> **THE REQUEST**: Write out the stretch of items from the very start through the line containing "genus: Digitalis", keeping every line unchanged.
* Start EXTRACTED ENTRIES *
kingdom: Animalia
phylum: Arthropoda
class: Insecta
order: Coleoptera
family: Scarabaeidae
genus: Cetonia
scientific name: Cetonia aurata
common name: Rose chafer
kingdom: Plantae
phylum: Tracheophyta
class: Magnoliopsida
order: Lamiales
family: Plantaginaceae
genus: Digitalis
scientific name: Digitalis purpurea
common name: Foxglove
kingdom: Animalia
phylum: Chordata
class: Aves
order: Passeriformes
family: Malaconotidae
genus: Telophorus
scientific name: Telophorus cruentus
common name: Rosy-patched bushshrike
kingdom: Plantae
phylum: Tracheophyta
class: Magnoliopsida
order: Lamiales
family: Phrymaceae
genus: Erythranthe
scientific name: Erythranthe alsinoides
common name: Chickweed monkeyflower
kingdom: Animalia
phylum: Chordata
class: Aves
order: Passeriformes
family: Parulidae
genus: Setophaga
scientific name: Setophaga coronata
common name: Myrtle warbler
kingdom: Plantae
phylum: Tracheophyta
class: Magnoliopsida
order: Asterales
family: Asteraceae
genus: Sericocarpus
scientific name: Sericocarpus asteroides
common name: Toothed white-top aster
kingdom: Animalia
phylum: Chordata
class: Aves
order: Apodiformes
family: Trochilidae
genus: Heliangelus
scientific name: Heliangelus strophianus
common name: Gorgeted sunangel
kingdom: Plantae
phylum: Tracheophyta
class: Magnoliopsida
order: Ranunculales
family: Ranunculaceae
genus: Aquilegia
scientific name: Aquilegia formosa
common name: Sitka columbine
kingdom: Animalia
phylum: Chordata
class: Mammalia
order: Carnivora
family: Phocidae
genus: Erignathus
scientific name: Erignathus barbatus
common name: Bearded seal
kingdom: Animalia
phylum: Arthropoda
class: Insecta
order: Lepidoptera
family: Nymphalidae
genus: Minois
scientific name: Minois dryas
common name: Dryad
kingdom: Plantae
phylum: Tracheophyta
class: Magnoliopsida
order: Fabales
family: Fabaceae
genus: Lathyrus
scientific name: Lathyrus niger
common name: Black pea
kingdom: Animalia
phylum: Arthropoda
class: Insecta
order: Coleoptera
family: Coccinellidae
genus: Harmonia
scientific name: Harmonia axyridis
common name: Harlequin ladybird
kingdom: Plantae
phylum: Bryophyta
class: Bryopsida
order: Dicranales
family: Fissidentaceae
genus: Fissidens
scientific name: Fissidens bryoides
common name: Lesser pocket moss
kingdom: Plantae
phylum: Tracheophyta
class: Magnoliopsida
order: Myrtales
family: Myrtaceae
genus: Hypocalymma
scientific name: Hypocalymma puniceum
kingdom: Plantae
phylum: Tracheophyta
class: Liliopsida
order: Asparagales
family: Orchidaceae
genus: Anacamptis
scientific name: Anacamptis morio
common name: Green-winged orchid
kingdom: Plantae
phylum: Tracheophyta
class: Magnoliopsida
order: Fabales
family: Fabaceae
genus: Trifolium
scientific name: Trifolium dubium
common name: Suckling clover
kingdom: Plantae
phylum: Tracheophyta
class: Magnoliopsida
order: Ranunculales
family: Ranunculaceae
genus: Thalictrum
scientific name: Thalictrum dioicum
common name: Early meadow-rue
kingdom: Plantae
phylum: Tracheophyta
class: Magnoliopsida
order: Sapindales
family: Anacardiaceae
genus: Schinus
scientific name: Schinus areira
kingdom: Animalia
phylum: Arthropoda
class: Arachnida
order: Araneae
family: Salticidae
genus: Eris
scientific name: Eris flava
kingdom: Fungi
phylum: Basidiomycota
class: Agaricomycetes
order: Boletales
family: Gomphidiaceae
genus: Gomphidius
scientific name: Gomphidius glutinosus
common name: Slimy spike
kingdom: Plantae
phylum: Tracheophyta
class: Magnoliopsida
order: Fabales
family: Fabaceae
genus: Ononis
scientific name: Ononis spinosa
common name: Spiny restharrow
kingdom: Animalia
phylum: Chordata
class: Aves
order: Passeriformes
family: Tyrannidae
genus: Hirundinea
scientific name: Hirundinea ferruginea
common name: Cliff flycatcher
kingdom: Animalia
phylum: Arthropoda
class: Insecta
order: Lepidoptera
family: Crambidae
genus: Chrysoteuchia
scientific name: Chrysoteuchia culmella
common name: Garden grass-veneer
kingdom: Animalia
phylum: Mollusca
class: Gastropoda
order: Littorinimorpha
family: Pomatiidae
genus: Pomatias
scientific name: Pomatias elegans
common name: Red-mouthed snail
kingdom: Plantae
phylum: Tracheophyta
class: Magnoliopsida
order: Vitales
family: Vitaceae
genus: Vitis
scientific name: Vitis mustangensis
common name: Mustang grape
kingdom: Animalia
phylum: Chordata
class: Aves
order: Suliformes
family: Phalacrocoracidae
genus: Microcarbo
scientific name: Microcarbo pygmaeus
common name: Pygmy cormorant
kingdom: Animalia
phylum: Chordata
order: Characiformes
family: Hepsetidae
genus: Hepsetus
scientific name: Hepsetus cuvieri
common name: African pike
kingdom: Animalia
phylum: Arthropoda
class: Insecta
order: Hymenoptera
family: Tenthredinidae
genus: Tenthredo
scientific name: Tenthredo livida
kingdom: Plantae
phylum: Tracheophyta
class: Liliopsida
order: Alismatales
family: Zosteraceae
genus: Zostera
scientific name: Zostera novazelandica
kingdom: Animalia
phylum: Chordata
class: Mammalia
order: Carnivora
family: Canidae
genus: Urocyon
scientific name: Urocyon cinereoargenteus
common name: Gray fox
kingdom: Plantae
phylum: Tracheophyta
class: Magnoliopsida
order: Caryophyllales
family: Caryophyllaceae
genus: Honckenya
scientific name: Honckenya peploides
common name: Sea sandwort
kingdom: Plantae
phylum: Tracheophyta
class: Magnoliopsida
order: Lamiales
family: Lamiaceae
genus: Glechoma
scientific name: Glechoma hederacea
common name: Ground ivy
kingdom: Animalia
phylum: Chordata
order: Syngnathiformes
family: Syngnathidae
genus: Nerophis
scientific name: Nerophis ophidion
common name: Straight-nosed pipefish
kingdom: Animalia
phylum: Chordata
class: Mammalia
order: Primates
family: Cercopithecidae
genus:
* End EXTRACTED ENTRIES *
> **RESULT OF THIS EXERCISE**:
kingdom: Animalia
phylum: Arthropoda
class: Insecta
order: Coleoptera
family: Scarabaeidae
genus: Cetonia
scientific name: Cetonia aurata
common name: Rose chafer
kingdom: Plantae
phylum: Tracheophyta
class: Magnoliopsida
order: Lamiales
family: Plantaginaceae
genus: Digitalis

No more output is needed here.